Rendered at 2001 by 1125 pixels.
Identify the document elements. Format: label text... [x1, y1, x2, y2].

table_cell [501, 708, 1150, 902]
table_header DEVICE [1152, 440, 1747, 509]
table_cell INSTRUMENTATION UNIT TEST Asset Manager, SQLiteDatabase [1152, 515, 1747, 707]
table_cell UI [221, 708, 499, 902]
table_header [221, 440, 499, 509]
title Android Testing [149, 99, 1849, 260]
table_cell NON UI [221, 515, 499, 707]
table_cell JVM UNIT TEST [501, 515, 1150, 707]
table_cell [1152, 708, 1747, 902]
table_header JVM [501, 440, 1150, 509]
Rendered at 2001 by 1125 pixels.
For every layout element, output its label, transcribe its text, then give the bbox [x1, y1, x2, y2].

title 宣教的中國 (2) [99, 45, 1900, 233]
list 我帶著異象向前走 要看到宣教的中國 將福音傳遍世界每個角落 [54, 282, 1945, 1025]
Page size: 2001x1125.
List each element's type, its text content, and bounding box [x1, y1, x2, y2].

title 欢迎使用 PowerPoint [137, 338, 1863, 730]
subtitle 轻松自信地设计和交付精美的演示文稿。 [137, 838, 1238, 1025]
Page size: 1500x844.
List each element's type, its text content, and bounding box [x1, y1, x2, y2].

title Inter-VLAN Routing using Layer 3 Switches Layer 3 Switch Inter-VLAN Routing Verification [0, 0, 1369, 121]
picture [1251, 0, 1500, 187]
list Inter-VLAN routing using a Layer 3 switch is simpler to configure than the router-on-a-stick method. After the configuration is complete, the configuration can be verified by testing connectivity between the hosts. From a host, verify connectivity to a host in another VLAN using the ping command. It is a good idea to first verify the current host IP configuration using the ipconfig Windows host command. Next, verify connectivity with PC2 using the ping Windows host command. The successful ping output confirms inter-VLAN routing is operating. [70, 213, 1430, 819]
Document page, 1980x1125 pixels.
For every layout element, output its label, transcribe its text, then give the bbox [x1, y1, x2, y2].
------------------------
- _Task prompt_
Your answer must be the complete listing, reproduced exactly.

- _Solution below_
Rendered at 2001 by 1125 pixels.
Identify the document elements. Format: label text... [x1, y1, x2, y2].

table_cell [501, 708, 1150, 902]
table_header DEVICE [1152, 440, 1747, 509]
table_cell INSTRUMENTATION UNIT TEST Asset Manager, SQLiteDatabase [1152, 515, 1747, 707]
table_cell UI [221, 708, 499, 902]
table_header [221, 440, 499, 509]
title Android Testing [149, 99, 1849, 260]
table_cell NON UI [221, 515, 499, 707]
table_cell JVM UNIT TEST [501, 515, 1150, 707]
table_cell [1152, 708, 1747, 902]
table_header JVM [501, 440, 1150, 509]
Rendered at 2001 by 1125 pixels.
For every layout element, output its label, transcribe its text, then give the bbox [x1, y1, x2, y2].

title 宣教的中國 (2) [99, 45, 1900, 233]
list 我帶著異象向前走 要看到宣教的中國 將福音傳遍世界每個角落 [54, 282, 1945, 1025]
Page size: 2001x1125.
List each element's type, its text content, and bounding box [x1, y1, x2, y2].

title 欢迎使用 PowerPoint [137, 338, 1863, 730]
subtitle 轻松自信地设计和交付精美的演示文稿。 [137, 838, 1238, 1025]
Page size: 1500x844.
List each element's type, its text content, and bounding box [x1, y1, x2, y2].

title Inter-VLAN Routing using Layer 3 Switches Layer 3 Switch Inter-VLAN Routing Verification [0, 0, 1369, 121]
picture [1251, 0, 1500, 187]
list Inter-VLAN routing using a Layer 3 switch is simpler to configure than the router-on-a-stick method. After the configuration is complete, the configuration can be verified by testing connectivity between the hosts. From a host, verify connectivity to a host in another VLAN using the ping command. It is a good idea to first verify the current host IP configuration using the ipconfig Windows host command. Next, verify connectivity with PC2 using the ping Windows host command. The successful ping output confirms inter-VLAN routing is operating. [70, 213, 1430, 819]
Document page, 1980x1125 pixels.
For every layout element, output its label, transcribe its text, then give the bbox [x1, y1, x2, y2].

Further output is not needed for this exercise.